### WHAT YOU WILL DO
Search the material for "songs" and copy each line in which it is found.
(SUPPLIED INFORMATION Opens)
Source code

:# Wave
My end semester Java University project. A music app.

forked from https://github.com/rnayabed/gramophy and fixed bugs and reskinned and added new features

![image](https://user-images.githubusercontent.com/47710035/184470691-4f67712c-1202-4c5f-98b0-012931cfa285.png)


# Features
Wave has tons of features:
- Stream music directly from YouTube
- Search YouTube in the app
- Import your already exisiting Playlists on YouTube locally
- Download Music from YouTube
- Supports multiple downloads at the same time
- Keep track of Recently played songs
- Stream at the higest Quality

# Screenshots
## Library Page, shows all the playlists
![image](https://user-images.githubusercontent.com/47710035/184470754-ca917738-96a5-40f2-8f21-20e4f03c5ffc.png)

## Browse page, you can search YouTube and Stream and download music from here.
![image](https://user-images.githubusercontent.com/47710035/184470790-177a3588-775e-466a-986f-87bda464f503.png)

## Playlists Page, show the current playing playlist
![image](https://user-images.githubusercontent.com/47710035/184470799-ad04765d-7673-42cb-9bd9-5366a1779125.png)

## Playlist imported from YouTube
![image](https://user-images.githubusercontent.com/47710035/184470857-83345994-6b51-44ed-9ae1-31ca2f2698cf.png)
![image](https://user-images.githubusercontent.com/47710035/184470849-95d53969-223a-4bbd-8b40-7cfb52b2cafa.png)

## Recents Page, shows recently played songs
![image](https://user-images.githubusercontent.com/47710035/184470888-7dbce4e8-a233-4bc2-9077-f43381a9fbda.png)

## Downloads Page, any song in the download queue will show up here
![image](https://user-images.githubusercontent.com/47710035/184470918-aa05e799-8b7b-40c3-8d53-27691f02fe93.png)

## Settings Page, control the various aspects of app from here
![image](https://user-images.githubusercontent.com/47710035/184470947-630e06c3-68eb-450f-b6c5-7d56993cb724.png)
(SUPPLIED INFORMATION Closes)
### ANSWER BOX
- Keep track of Recently played songs
## Recents Page, shows recently played songs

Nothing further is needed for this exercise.